The White House hit back at “fabricated stories” as the long-awaited book piled fresh pressure on a president besieged by multiple investigations and a looming election that could damage the US Republican Party.
Trump said on Twitter that quotes in Woodward’s book were “made up frauds, a con on the public. Likewise other stories and quotes.”
“Woodward is a Dem operative? Notice timing?” he added, after tweeting earlier statements by US Secretary of Defense James Mattis, White House chief of staff John Kelly and White House spokeswoman Sarah Huckabee Sanders refuting the quoted statements as false.
Mattis and former US National Economic Council director Gary Cohn were cited among the aides actively circumventing Trump’s orders and even stealing documents off his desk.
Woodward wrote that Mattis — having had to explain to the president that the US must keep forces in South Korea “to prevent World War III” — told colleagues that Trump had the understanding of “a fifth or sixth-grader.”
After a chemical attack in April last year blamed on Syrian President Bashar al-Assad, Woodward claimed that Trump called the Pentagon chief to press for the Syrian leader’s assassination.
“Let’s fucking kill him. Let’s go in.

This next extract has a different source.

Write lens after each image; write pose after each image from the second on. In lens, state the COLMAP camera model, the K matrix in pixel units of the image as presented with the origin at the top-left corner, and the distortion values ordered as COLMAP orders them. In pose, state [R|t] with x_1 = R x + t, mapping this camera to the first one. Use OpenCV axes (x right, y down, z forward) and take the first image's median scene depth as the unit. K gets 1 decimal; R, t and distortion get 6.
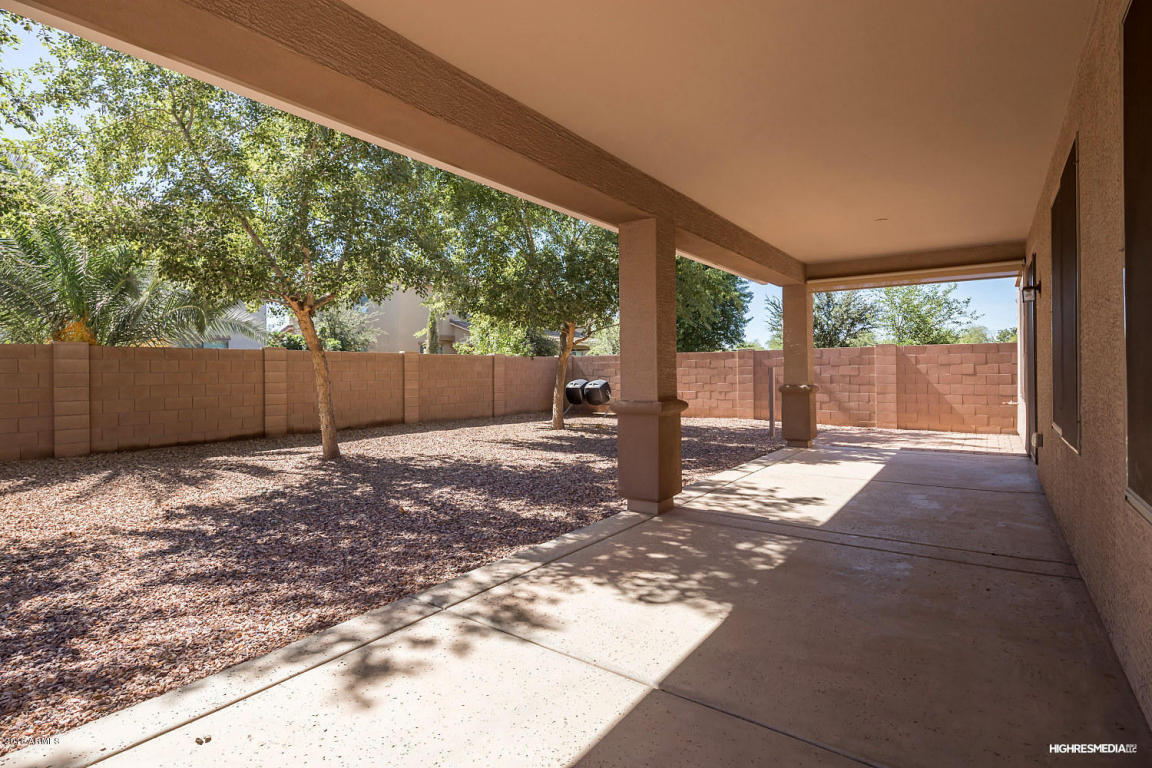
lens RADIAL K [[563.0, 0, 574.1], [0, 563.0, 357.1], [0, 0, 1]] dist [0.003200, 0.000499]
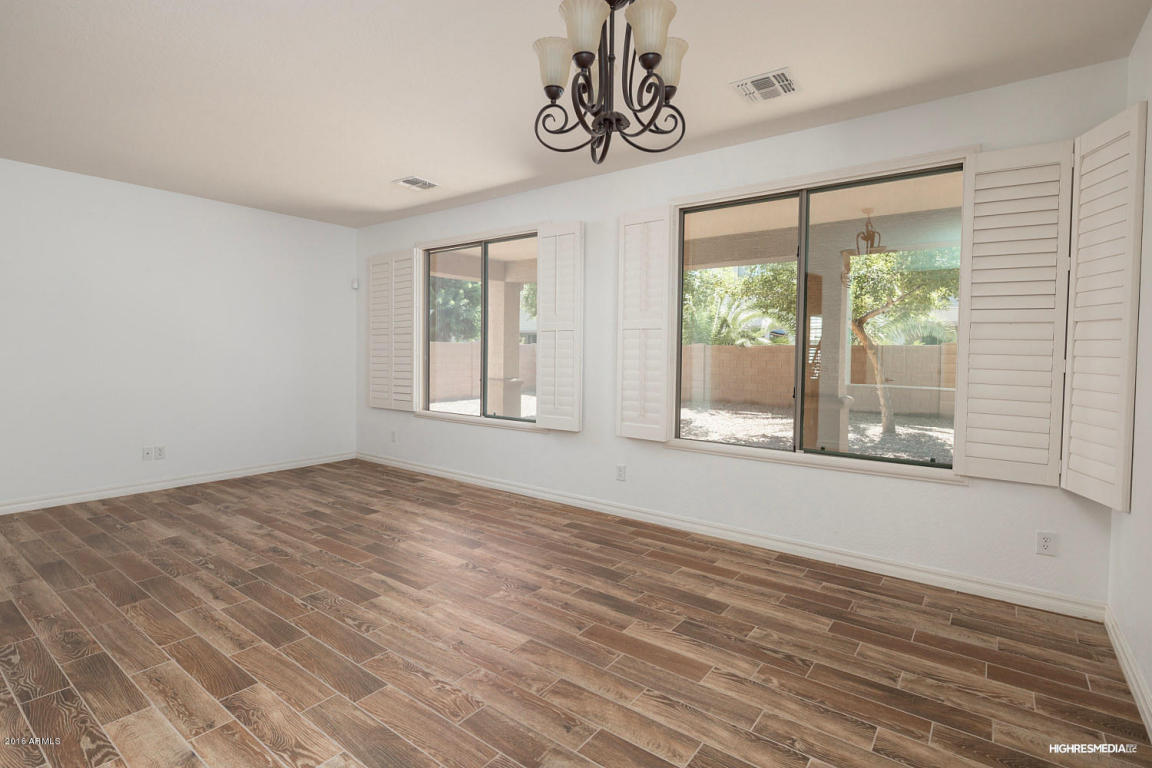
lens RADIAL K [[560.4, 0, 570.2], [0, 560.4, 367.7], [0, 0, 1]] dist [0.000924, -0.000830]
pose [[-0.020089, 0.038932, -0.999040, 0.676927], [0.014620, 0.999146, 0.038642, -0.022751], [0.999691, -0.013830, -0.020641, 0.249486]]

Let’s kill the fucking lot of them,” Trump reportedly told Mattis.
Mattis agreed to take action — but after hanging up ordered “more measured” steps against Syria, a punitive airstrike.
Mattis was among several high-profile figures quoted by Woodward who issued swift denials.

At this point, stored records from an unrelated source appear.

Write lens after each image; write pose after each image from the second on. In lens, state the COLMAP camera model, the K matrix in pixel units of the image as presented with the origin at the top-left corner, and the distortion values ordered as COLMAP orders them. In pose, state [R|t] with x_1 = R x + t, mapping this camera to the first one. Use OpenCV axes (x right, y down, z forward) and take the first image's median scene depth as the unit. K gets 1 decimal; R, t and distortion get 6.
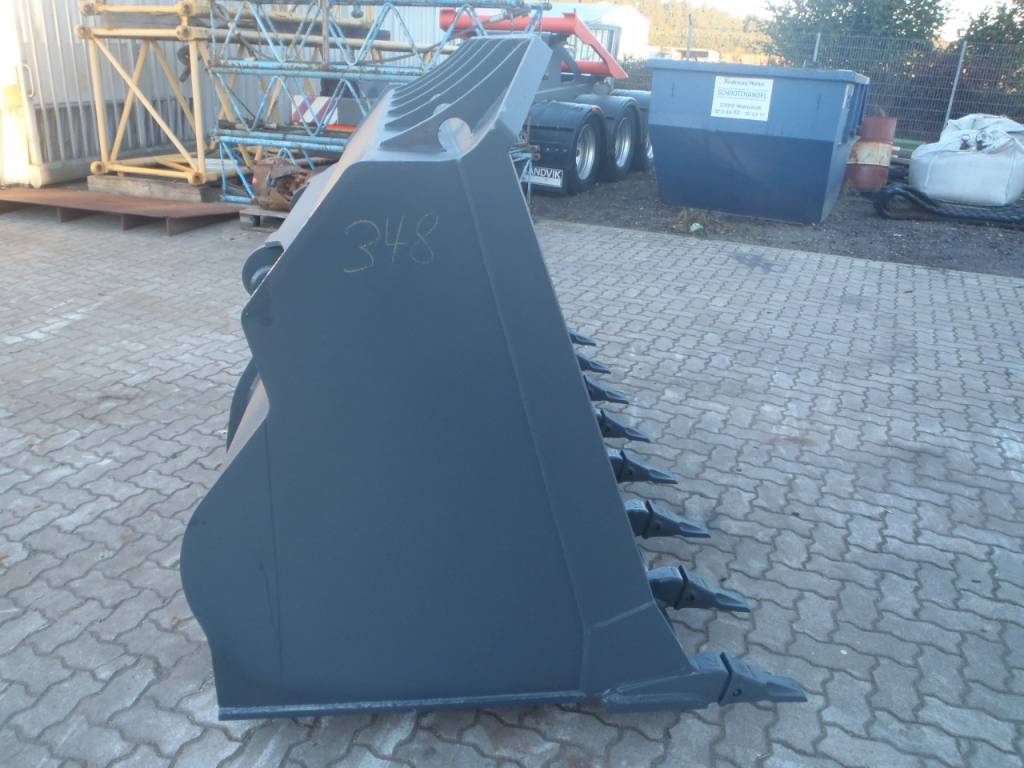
lens RADIAL K [[846.4, 0, 483.3], [0, 846.4, 383.7], [0, 0, 1]] dist [-0.064416, 0.074075]
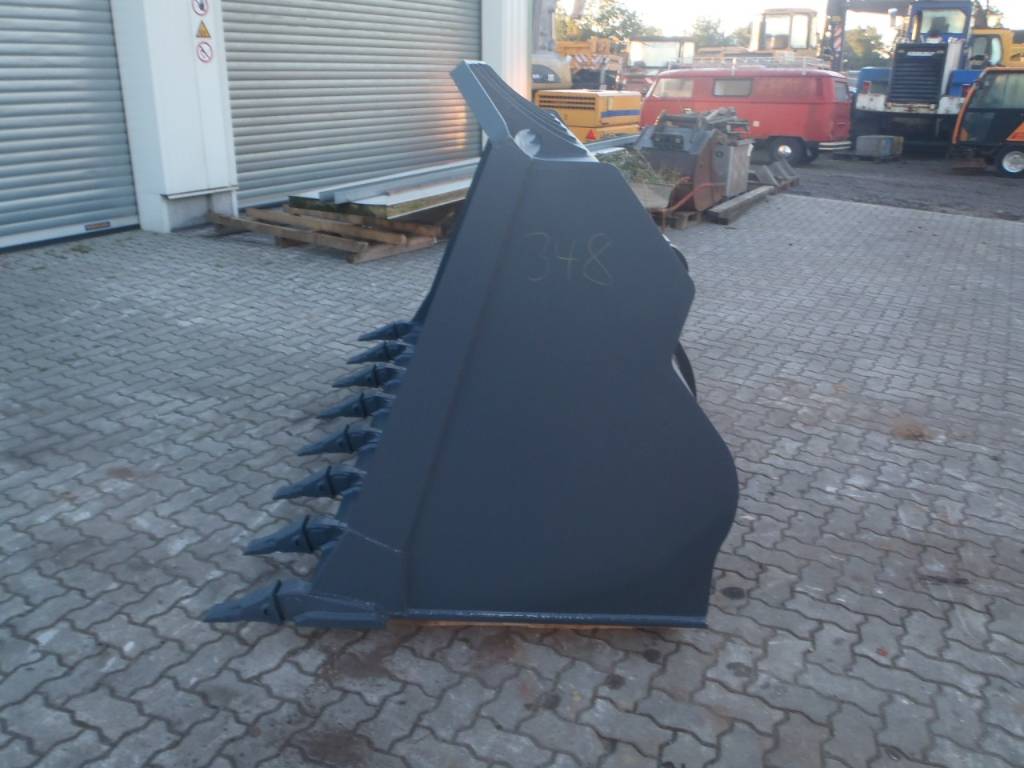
lens RADIAL K [[824.4, 0, 512.0], [0, 824.4, 384.0], [0, 0, 1]] dist [-0.029757, -0.008316]
pose [[-0.995736, -0.076736, 0.051207, -0.081949], [-0.020321, 0.723880, 0.689627, -0.559076], [-0.089987, 0.685646, -0.722352, 1.357879]]
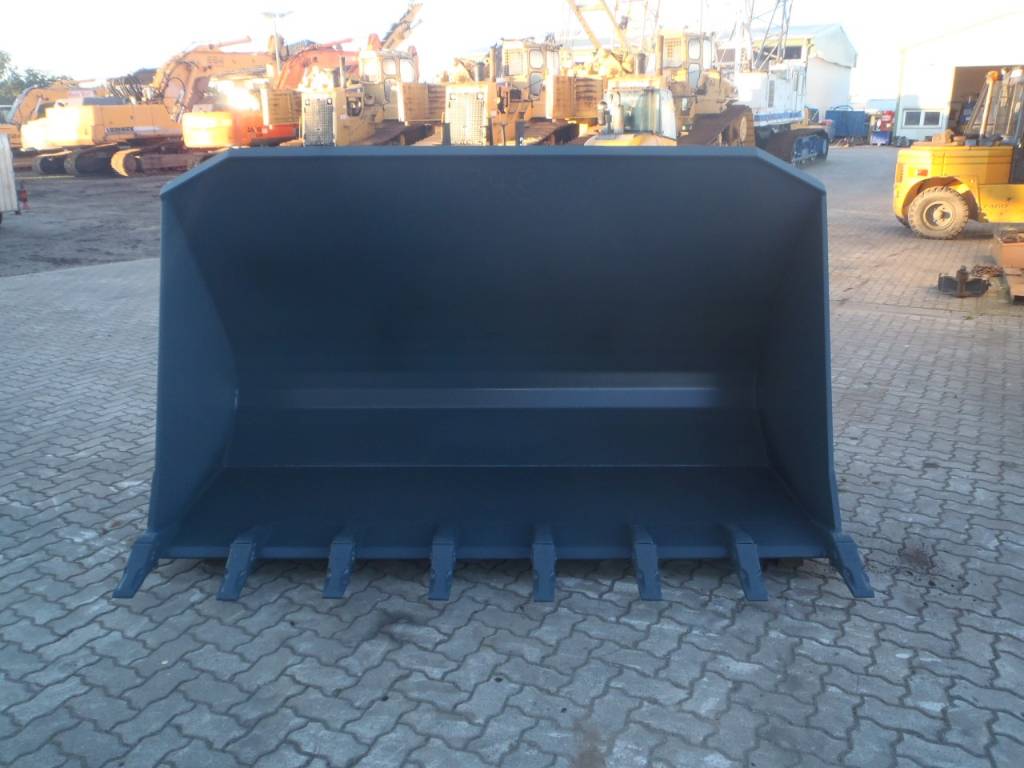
lens RADIAL K [[837.5, 0, 491.0], [0, 837.5, 383.3], [0, 0, 1]] dist [-0.032849, 0.020306]
pose [[-0.096884, 0.254690, -0.962157, 0.790754], [-0.376931, 0.885310, 0.272303, -0.279369], [0.921161, 0.389048, 0.010228, 0.717907]]
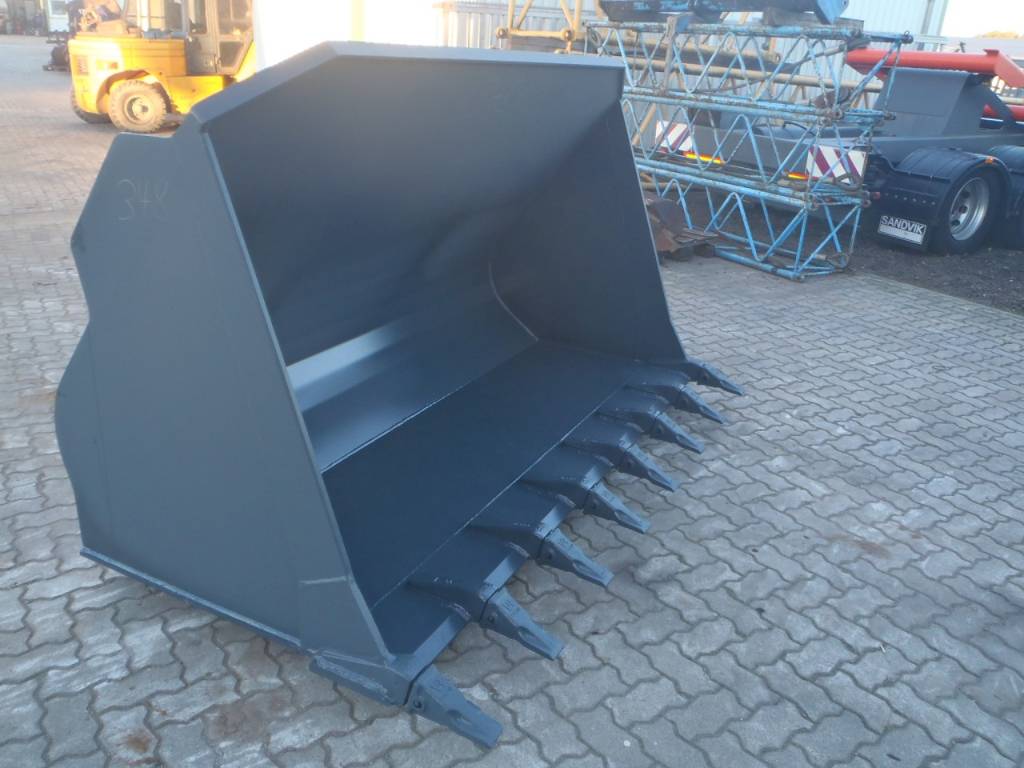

“The contemptuous words about the president attributed to me in Woodward’s book were never uttered by me or in my presence,” Mattis said in a statement, charging that the journalist’s “anonymous sources do not lend credibility.”
While he has not named his sources, Woodward said that he spoke with many people currently or formerly working for Trump as he researched the book, discussing not just the president’s personality, but also major policy debates regarding North Korea and Afghanistan.

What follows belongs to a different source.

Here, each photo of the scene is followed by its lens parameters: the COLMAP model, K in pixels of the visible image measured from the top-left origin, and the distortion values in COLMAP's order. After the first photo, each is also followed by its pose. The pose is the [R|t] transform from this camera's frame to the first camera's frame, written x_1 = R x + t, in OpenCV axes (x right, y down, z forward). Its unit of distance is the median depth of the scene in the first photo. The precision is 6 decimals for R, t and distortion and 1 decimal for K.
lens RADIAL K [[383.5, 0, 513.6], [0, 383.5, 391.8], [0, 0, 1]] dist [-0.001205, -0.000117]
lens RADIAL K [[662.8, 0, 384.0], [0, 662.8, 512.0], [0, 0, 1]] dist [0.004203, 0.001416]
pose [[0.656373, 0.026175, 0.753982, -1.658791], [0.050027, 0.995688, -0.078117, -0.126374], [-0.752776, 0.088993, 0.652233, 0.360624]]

Woodward described Trump regularly insulting key members of his own team, branding US Attorney General Jeff Sessions “mentally retarded” and a “dumb Southerner,” and saying that former chief of staff Reince Priebus is “like a little rat.”
Trump was quoted as telling handpicked 80-year-old US Secretary of Commerce Wilbur Ross: “I don’t trust you... You’re past your prime.”
Aides and Cabinet members responded, privately, with equal disdain.
Woodward wrote that Kelly told colleagues Trump is “unhinged” and “an idiot.”
“It’s pointless to try to convince him of anything. He’s gone off the rails. We’re in crazytown,” Kelly was quoted as saying.
Former Trump lawyer John Dowd called Trump “a fucking liar,” the book said.
Kelly and Dowd denied the quotes attributed to them — although Woodward is not the first to cite them making brutal comments about the president.
Since the Watergate expose appeared in the Washington Post in the early 1970s, Woodward has published powerful, insightful and often embarrassing books on eight US leaders, including former US presidents George W. Bush and Barack Obama, based on extensive access to many White House insiders.
Woodward is one of the most respected living US journalists and an authority on modern US presidents who drew praise from Trump in 2013 for his work on Obama.